Well, it's entirely within the realm of possibility that both groups will wanna break free, but for different reasons (duh!) and at different times. However, coincidences of the kind that give people goosebumps can occur with a frequency that may ultimately deaden our senses to them.
In the real world, those fleeing people believe there is a better reality and those in the Hell dome would believe their reality is the only one.
While those in the Heaven dome, would be curious. That is the human trait that pushes us beyond all borders and since all they know is goodness that is what they would expect.
Here we are in our own dome imagining, inventing, hoping for, fearful of something outside of the world we experience every day. Why wouldn't people in the hypothetical domes described in the OP do the same?
Because their reality is not equal to ours. They do not experience life as we do so they can not have the consciousness we have.
I don't see that.
From the OP.
Quoting Benj96
Now imagine you are in hell and that is all you know. What do you see? What do you experience?
Actually, you can not do know a reality you have not experienced and you can not unknow what you know.

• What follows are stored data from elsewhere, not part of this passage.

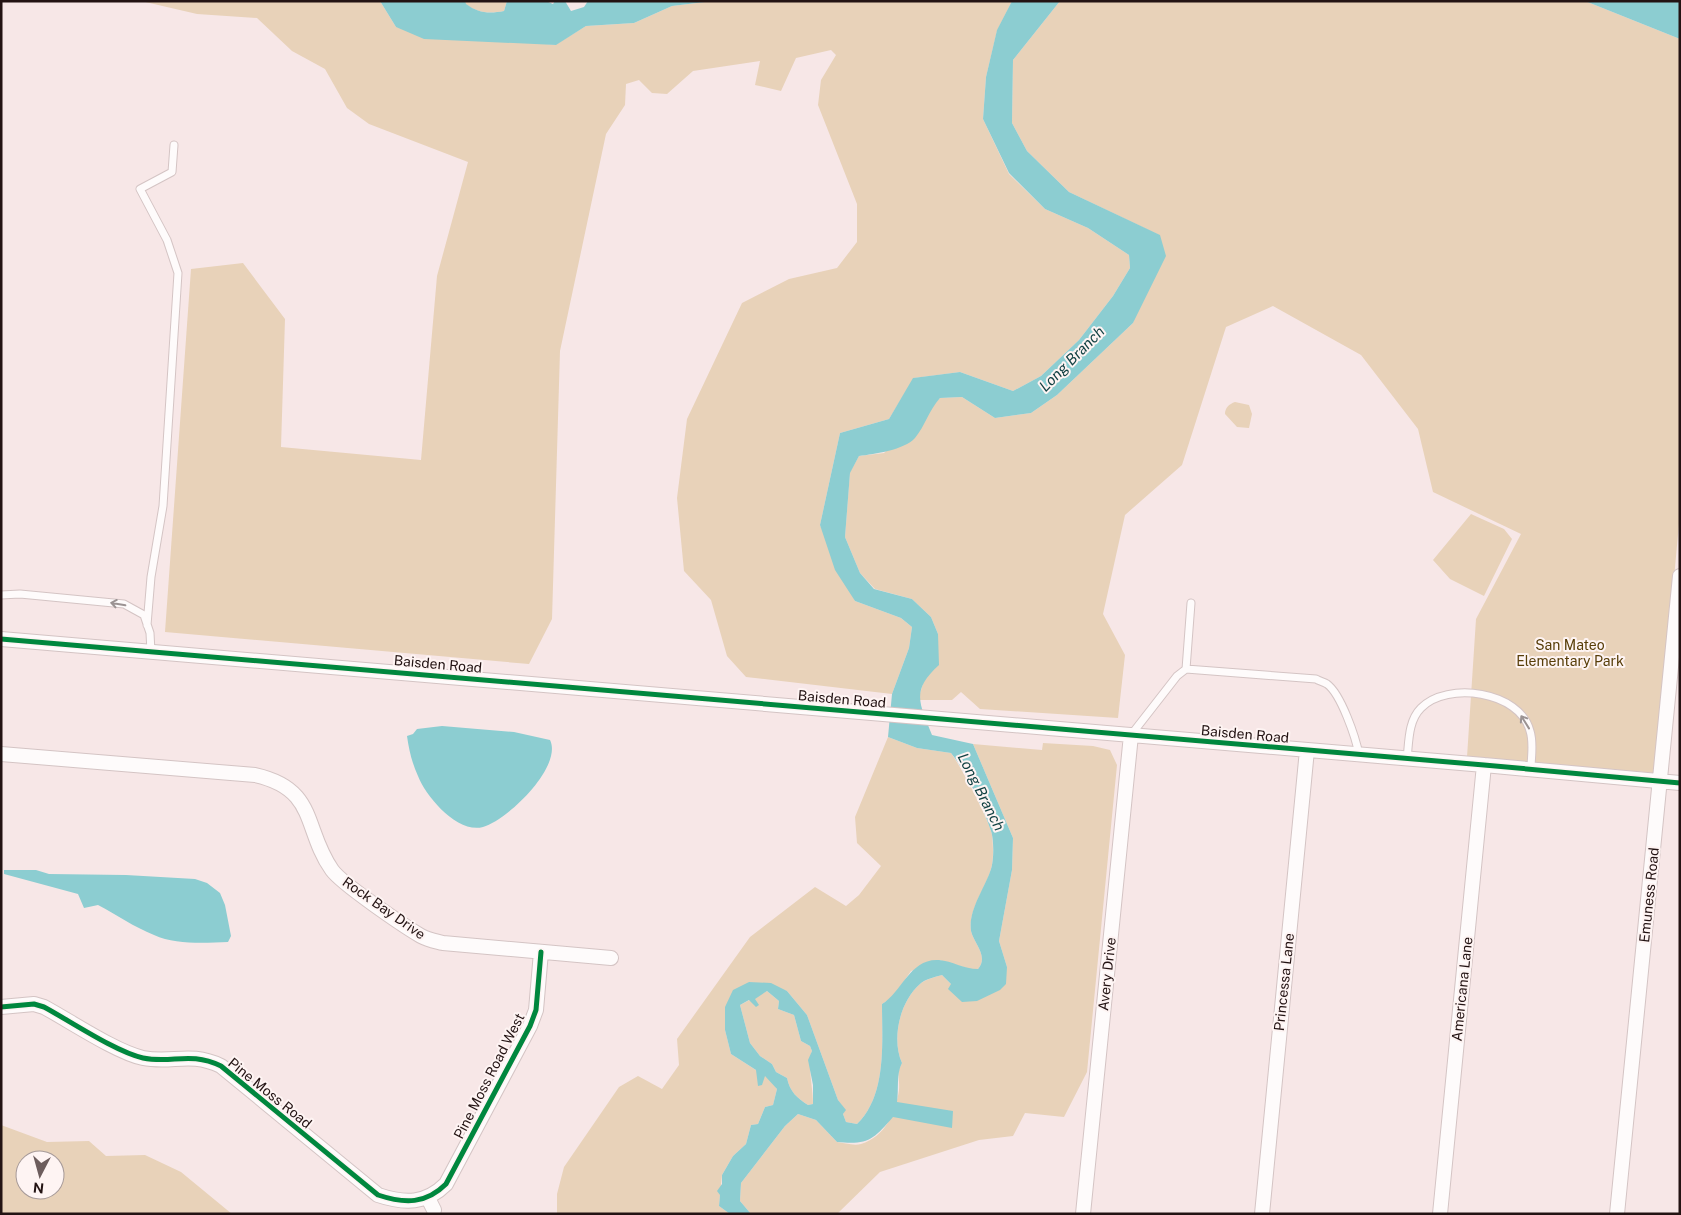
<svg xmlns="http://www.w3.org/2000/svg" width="1681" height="1215" viewBox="0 0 1681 1215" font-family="'Public Sans',sans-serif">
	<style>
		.green { fill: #e8d2b9; fill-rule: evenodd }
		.water { fill: #8ccdd1; fill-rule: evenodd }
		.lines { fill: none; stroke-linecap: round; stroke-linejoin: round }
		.lane-casing { stroke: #d4c4c4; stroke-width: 9 }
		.street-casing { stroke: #d4c4c4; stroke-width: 16 }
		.lane { stroke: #fefbfb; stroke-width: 7 }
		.street { stroke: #fefbfb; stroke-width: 14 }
		.cycleway-casing { stroke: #fef4f3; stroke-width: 8 }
		.cycleway { stroke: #00873e; stroke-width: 5 }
		.oneway { stroke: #9b9393 }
		.labels { text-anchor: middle; stroke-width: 4; stroke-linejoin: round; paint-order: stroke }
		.park-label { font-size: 14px; fill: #583e09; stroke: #fef4f3 }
		.street-label { font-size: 14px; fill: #231313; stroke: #fef4f3 }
		.water-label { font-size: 15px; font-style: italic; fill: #134244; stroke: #fef4f3 }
	</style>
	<rect width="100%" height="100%" fill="#f7e7e7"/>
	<!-- green -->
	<path class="green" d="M141,1H380L396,27L555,45L586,26L634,23L672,6L713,1H1012L997,31L986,77L983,119L1009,174L1045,209L1088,228L1129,255L1130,268L1113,296L1079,340L1041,376L1013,391L960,372L914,378L889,419L840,433L820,525L855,601L901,618L912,627L909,648L892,694L746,677L727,656L711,600L684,571L677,498L687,419L742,303L789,279L837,268L857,242V204L818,105L821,80L836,55L831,50L796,58L781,91L755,85L760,61L693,71L667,94L652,93L639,80L626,84L625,105L606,134L560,351L552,619L529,664L165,632L191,269L243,263L285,319L281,447L421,460L437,276L468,162L369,124L347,108L325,69L292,51L257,18L197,14Z
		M465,1H507L504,11C489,14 478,13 465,4Z
		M1060,1H1585L1680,39V513L1656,773L1467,757L1476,619L1521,534L1433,492L1418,429L1361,355L1273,306L1226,327L1182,465L1125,515L1103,614L1125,655L1118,718L980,709L961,692L952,700H918L938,634L931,617L912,599L875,589L860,573L845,537L850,472L859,456L884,453L940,398L962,397L995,418L1031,413L1057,395L1133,323L1159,235L1069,192L1027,151L1012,123L1013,60Z
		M1235,402L1249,405L1252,414L1249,428L1237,427L1225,414C1225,408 1229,404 1235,402Z
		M1471,514L1504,529L1512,539L1484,596L1450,579L1433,560Z
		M888,737L917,748L951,753C960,765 990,821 992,835C993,844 994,860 991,869C986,888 968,910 971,931C974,944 989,956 978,969H970L939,960L911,971L893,997L882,1004C882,1043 887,1095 857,1124L846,1122L843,1114L845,1110L838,1100L807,1015L787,991L749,982L725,1030L731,1054L770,1079L777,1089L773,1105L765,1107L758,1124L751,1125L746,1144L733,1156L722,1175L719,1206L730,1214H557V1194L564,1167L619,1087L638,1076L662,1089L679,1065L677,1039L750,937L815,887L846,906L859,895L881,866L857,843L855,817Z
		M1043,743L1093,746L1110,750L1117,765L1087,1072L1064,1117L1025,1113L1013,1136L979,1140L880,1172L837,1214H751L740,1201L741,1183L785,1126L798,1114L816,1120L837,1142C844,1143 854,1146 861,1144C885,1137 896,1112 899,1090C900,1079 896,1073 902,1063C891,1039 900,1001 920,984C926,979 935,977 942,975L951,984L1007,967L999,941L1012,870L1013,838L973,744L1042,750Z
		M767,991L779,1001L778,1009L794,1015L801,1041L810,1046L812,1051C807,1063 813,1087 813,1104L808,1105C797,1098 790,1092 787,1078L776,1072L772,1064L760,1056L750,1043L740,1005Z
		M1,1125L47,1142L89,1141L106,1156L145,1155L181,1172L232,1214H1ZM25,1160H55V1190H25Z"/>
	<!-- water -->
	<path class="water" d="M380,1H465L466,4C478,13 489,14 504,11L507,1H546L553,4L555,1H565L571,11L584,7L588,1H713L672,6L634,23L586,26L556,45L424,39L396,27Z
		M1012,1H1060L1013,60L1012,123L1027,151L1069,192L1160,235L1166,256L1133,323L1057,395L1031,413L995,418L962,397L940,398C929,410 925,426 915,438C904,450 875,454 859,456L850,473L845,537L860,573L874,589L912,599L931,617L938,634L939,665C910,691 920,704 932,735L973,744L1013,838L1012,870L999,941L1007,967L1006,984L1000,990L977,1001L962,1002L948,989L951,984L942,975C935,977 925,979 920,984C900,1001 891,1039 902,1063C896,1074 899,1089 897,1102L953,1111L952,1128L893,1117C873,1140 868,1145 837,1142L816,1120L798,1114L785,1126L741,1183L740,1201L751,1214H730L719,1206L720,1195L717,1191L722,1184V1175L733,1156L746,1144L751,1125L758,1124L765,1107L773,1105L777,1089L765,1076L762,1085L758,1086L756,1070L731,1054L725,1030V1007L733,990L749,982L771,983L787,991L807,1015L838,1100L846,1110L843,1114L846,1122L857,1124C887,1095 882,1043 882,1004C902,992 910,958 939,960C952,961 964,969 978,969C989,956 974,944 971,931C968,910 985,888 991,869C994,860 994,840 991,831C983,807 967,773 951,753L917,748L888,737L892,694L909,648L912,627L901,618L855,601L835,570L820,525L840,433L889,419L913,378L960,372L1013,391L1041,376L1079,340L1113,296L1130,268L1129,255L1088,228L1045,209L1009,173L983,119L986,77L997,30ZM767,991L779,1001L778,1009L794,1015L801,1041L810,1046L812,1051L808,1060L813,1085V1104L808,1105C797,1098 790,1092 787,1078L776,1072L772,1064L760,1056L750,1043L740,1005L749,1000L756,1007L759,1005L755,999Z
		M1585,1H1680V39Z
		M442,726L514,732L550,740C563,766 508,820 483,827C458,834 426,797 418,776C412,763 409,750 407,736L413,734L417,729Z
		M4,870H36L49,874L126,875L195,879L207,883L220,893L225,905L231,936L228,942C205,943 176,945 154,935C134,927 117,915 98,905L84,908L78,894L4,874Z"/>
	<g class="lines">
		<defs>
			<path id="lane" d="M1,595L20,594L124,604L144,615L150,633L151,652
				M147,625L151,577L163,506L178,273L167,240L140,189L172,172L174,145
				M1186,669L1191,603
				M1131,735L1177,676L1186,669L1316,679C1319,681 1324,682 1327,684C1341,694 1356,738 1359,755
				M1407,759C1409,742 1408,721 1421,708C1447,681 1520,691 1530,731C1534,743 1531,757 1531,769"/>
			<path id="street" d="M1,639L1484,765L1680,783
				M1,754L255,775C318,789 303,829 332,870C342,884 404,926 421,936C428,940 435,941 443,943L611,958
				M1,1007L34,1004L44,1007C70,1021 116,1052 143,1058C173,1064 189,1051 221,1066L378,1195C405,1204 426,1204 446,1184L530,1026L536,1010L541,952
				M428,1198L434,1210
				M1083,1214L1131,735
				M1262,1214L1307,750
				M1440,1214L1484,765
				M1617,1214L1680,576"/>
		</defs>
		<!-- lane casing -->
		<use href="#lane" class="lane-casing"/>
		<!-- street casing -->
		<use href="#street" class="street-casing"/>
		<!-- lane -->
		<use href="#lane" class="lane"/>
		<!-- street -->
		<use href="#street" class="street"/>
		<defs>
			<path id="cycleway" d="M1,639L1484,765L1680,783
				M1,1007L34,1004L44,1007C70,1021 116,1052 143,1058C173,1064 189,1051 221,1066L378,1195C405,1204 426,1204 446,1184L530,1026L536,1010L541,952"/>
		</defs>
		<!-- cycleway casing -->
		<use href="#cycleway" class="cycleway-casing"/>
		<!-- cycleway -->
		<use href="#cycleway" class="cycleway"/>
	</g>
	<!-- one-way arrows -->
	<defs><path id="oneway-shaft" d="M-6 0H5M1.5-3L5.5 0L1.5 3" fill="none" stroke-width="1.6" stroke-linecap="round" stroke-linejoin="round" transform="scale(1.25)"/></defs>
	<g class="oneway">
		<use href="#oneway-shaft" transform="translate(118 604) rotate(-170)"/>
		<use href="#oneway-shaft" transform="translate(1525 722) rotate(-122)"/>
	</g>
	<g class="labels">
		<!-- park labels -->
		<g class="park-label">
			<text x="1570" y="650">San Mateo<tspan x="1570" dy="16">Elementary Park</tspan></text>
		</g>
		<!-- street labels -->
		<g class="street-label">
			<text transform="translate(438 664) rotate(5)" y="5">Baisden Road</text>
			<text transform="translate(842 699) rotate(5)" y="5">Baisden Road</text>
			<text transform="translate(1245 734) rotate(5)" y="5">Baisden Road</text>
			<text transform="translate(1649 895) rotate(-84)" y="5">Emuness Road</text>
			<text transform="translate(384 908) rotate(35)" y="5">Rock Bay Drive</text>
			<text transform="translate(1107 974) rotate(-84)" y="5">Avery Drive</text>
			<text transform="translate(1284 982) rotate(-84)" y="5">Princessa Lane</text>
			<text transform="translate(1462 989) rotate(-84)" y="5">Americana Lane</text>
			<text transform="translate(489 1076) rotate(-63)" y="5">Pine Moss Road West</text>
			<text transform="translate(270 1093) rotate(39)" y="5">Pine Moss Road</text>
		</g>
		<!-- water labels -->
		<g class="water-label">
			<text transform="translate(1072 359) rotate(-45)" y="5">Long Branch</text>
			<text transform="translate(981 792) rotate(63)" y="5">Long Branch</text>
		</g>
	</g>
	<!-- border -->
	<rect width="1681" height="1215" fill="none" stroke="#231313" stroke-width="5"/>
	<!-- north arrow -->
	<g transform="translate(40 1175) rotate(186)"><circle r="24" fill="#fef4f3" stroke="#a69a99"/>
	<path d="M0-4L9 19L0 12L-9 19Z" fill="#6d5d5d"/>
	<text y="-8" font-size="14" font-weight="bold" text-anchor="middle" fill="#231313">N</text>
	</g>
</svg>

An important question might be what makes us as we are? Are we born as we are or do we become who learn to be?
The reality of a serfs life was pretty bad and yet for a long time they did not flee.
That is a long time in hell and you would accept it because you would fear burning in hell if you rebelled against the reality God gave you and if you could not feed your children you may walk them into the forest far enough, they hopefully would not find their way back home.
Actually those concepts came up in Greek philosophy as did the understanding of democracy.
Hades, the underground realm, is a place we all must go to get a sense of meaning. But a person should never go there without the help of the gods because it is so likely a person will get lost in Hades. To be lost in Hades is to suffer depression and worse mental disorders such as becoming a psychopath.
A person can talk with the dead by bringing a sheep to the entrance of Hades, digging a hole, and then slitting the sheep's throat and letting the blood flow into the hole. Then a dead person can drink it and you can talk with this person because life is in the blood.
A perfectly rational explanation of reality don't you think? But then came men such as Hippocrates who argued it is not the gods that make people behave strangely but they do so because of biological reasons and thinking like that pulled the Greeks further and further away from silly superstitions, until the Christians and their book of God's truth and explanation of demons and good and evil. Thank goodness for Christianity's stand against superstition. :wink:
I've taken my part in this discussion as far as I can. Let's leave it at that.